Speaking on Tuesday, April 15, 2026, during the presentation of the Global Financial Stability Report at the IMF/World Bank Spring Meetings in Washington, D.C., Tobias Adrian said higher capital levels in the banking system are already helping to cushion the economy against external shocks.
Nigeria’s recapitalisation drive, led by the Central Bank of Nigeria, is aimed at strengthening lenders’ balance sheets and positioning the sector to absorb volatility from tightening global financial conditions. Adrian said such measures are increasingly important as emerging markets face heightened uncertainty across capital markets.
“Building a well-capitalised banking sector is essential to sustaining financial stability, particularly during periods of stress,” he said, noting that stronger capital buffers enable banks to absorb losses, maintain lending and support economic activity.
The IMF’s endorsement comes as global capital flows remain volatile, with geopolitical tensions, including ongoing conflict in the Middle East, triggering outsized market reactions. Adrian said recent movements in capital flows to Sub-Saharan Africa have been roughly twice the magnitude seen during the early phase of the Ukraine crisis, even as price reactions remain relatively contained.

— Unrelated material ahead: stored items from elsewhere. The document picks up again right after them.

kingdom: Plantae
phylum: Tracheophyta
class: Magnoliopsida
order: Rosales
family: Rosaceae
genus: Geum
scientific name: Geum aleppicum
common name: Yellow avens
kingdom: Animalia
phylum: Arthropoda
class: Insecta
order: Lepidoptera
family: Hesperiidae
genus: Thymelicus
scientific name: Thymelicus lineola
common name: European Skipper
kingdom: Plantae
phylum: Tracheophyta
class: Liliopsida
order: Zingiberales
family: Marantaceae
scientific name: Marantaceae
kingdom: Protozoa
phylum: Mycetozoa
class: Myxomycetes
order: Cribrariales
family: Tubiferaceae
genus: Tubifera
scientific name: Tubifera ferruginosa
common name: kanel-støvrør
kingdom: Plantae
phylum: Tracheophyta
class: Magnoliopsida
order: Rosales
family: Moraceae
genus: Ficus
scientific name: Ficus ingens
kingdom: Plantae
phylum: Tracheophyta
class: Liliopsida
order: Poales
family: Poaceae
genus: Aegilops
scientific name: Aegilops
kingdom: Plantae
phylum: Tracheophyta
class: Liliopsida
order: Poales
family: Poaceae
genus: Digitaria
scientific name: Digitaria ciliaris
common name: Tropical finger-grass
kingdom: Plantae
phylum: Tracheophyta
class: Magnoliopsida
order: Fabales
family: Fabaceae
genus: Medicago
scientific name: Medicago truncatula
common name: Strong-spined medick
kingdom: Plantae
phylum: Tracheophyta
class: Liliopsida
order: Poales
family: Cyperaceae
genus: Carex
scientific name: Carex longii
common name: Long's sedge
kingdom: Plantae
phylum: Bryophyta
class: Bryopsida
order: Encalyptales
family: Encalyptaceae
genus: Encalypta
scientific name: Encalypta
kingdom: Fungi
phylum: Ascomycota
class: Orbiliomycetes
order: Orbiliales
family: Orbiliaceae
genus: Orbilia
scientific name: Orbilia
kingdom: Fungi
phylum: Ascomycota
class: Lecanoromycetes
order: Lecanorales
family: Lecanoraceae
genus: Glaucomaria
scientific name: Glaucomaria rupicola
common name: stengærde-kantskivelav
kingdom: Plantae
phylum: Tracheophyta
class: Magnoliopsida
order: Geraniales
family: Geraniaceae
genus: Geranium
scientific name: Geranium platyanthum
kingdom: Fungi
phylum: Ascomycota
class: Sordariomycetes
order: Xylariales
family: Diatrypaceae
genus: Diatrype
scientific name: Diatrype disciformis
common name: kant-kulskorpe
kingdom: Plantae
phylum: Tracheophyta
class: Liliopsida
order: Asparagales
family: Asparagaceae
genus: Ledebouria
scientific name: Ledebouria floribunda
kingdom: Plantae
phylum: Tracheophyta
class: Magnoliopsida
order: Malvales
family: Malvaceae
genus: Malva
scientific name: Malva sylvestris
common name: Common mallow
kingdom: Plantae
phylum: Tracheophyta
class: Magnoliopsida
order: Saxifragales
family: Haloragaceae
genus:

He stressed that robust fiscal positions are equally important, warning that countries with weak buffers are more exposed to sudden reversals in capital flows. Stronger public finances, he said, help stabilise economies, reduce borrowing costs and improve access to international markets.
The Fund has consistently emphasised fiscal sustainability as a core pillar of its engagement with countries across Sub-Saharan Africa, where programmes are often tailored to address structural vulnerabilities and external shocks.
Additional insights from the Monetary and Capital Markets Department reinforced those concerns. Jason Wu said capital flows to emerging markets are increasingly being driven by debt rather than foreign direct investment or equity, raising longer-term stability risks.
That shift, he said, underscores the need for sustained fiscal reforms to guard against capital flight and maintain investor confidence, particularly in environments characterised by tighter global liquidity and elevated risk.
For Nigeria, the convergence of bank recapitalisation efforts and fiscal pressures highlights a broader policy challenge. While stronger banks can support credit growth and financial system resilience, the benefits may be constrained without parallel improvements in government finances.
The IMF’s position signals cautious support for Nigeria’s financial sector reforms, while reinforcing a familiar message that macroeconomic stability will ultimately depend on disciplined fiscal management alongside regulatory strengthening.